ADIA Nutrition Realigns Market Classification to Accurately Reflect Biotech Operations

Reclassification from pharma holding company status to biological products manufacturer marks strategic clarity for regenerative medicine pioneer

ADIA Nutrition Inc. (OTCQB: ADIA) has formally requested regulatory reclassification with both the SEC and OTC Markets Group, shifting its Standard Industrial Classification (SIC code 2836) designation to align with its actual business operations in biological products manufacturing and distribution. Previously categorized as pharmaceutical preparations (SIC 2834) with SEC and as a holding company (SIC 6719) with OTC Markets, the company’s true operational footprint had become obscured by outdated classifications.

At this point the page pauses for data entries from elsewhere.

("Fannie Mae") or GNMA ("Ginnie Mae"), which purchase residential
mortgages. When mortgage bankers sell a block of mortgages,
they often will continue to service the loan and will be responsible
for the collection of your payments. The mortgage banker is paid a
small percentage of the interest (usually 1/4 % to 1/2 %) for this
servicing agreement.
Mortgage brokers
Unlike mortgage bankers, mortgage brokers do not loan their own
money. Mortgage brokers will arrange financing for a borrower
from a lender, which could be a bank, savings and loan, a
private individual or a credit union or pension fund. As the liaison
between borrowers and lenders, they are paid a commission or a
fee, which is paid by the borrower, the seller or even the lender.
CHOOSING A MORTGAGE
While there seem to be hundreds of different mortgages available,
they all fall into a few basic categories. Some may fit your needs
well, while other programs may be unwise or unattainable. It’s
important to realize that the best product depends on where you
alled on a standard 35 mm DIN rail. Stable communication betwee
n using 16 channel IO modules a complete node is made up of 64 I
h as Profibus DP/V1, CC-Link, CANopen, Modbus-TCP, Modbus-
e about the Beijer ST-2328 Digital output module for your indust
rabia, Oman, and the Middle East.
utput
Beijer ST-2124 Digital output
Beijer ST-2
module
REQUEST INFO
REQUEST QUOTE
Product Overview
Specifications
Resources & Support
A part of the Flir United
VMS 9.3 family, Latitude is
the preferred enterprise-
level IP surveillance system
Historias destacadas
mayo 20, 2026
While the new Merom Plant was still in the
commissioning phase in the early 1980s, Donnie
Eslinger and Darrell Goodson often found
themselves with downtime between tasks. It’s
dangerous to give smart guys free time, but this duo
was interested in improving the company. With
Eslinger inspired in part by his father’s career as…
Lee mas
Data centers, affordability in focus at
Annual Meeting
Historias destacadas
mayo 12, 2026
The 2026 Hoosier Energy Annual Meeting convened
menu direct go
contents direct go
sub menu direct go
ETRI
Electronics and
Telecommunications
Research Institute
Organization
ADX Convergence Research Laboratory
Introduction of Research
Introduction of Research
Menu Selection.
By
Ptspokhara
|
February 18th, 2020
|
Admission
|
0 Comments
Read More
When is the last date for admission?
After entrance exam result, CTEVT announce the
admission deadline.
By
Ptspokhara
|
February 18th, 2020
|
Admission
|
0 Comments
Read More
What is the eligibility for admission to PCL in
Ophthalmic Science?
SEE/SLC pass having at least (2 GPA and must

The Winter Park, Florida-based company operates through a dual-channel model that distinguishes it from traditional pharma or supplement businesses. Adia Labs LLC manufactures and distributes FDA-registered 361 HCT/Ps—namely AdiaVita and AdiaLink—to physicians across the nation, while Adia Med operates a network of specialty clinics delivering stem cell therapies, platelet-rich plasma (PRP) treatments, therapeutic plasma exchange (TPE), autologous hematopoietic stem cell transplantation (aHSCT), and wound repair services.

Why SIC Code 2836 Matters

The shift to biological products classification addresses a fundamental mismatch between how regulators and investors have categorized ADIA versus how it actually operates. “We are not a supplement, pharma, or holding company,” CEO Larry Powalisz stated. “We are a biotech company scaling biological products through labs and clinics. Updating to SIC 2836 across both SEC and OTC Markets gives investors and partners full clarity on our true growth model.”

This precision in classification has real implications. Biotech companies pursuing partnerships, financing, or strategic alliances benefit from transparent operational categorization. ADIA’s reclassification removes ambiguity about what sector benchmarks apply to the business and clarifies its positioning within the regenerative medicine landscape.

Business Traction Validates Reclassification

The timing of the SIC code update coincides with ADIA’s operational momentum. The company posted 200%+ quarter-over-quarter revenue growth in Q3 2025, expanded its clinic network nationwide, and progressed toward OTCQB uplisting—metrics that substantiate its biotech growth narrative rather than a holding company or pharmaceutical preparation model.

The company generates revenue through multiple streams: direct service fees from Adia Med clinics, product sales through Adia Labs, insurance billing for FDA-approved treatments, and strategic equity positions in complementary health ventures like Cement Factory LLC, a nutrition and supplement company aligned with Adia’s wellness mission.

Implementation and Next Steps

Upon ADIA’s next regulatory filings, the updated SIC code classifications will take effect across both the SEC and OTC Markets databases. This change streamlines how institutional investors, research analysts, and potential partners identify and evaluate the company’s business model.

For business development opportunities, clinic owners and healthcare practitioners interested in licensing the Adia Med brand or integrating regenerative therapies into their practices are encouraged to engage directly with the company. Additional inquiries can be directed to CEO Larry Powalisz at 321-788-0850 or ceo@adiamed.com.

About ADIA Nutrition Inc.

ADIA Nutrition Inc. (OTCQB: ADIA) is a publicly traded regenerative medicine company headquartered in Winter Park, Florida. The company combines FDA-registered biological product manufacturing with clinical delivery of advanced regenerative treatments, positioning itself at the intersection of biotech innovation and healthcare delivery.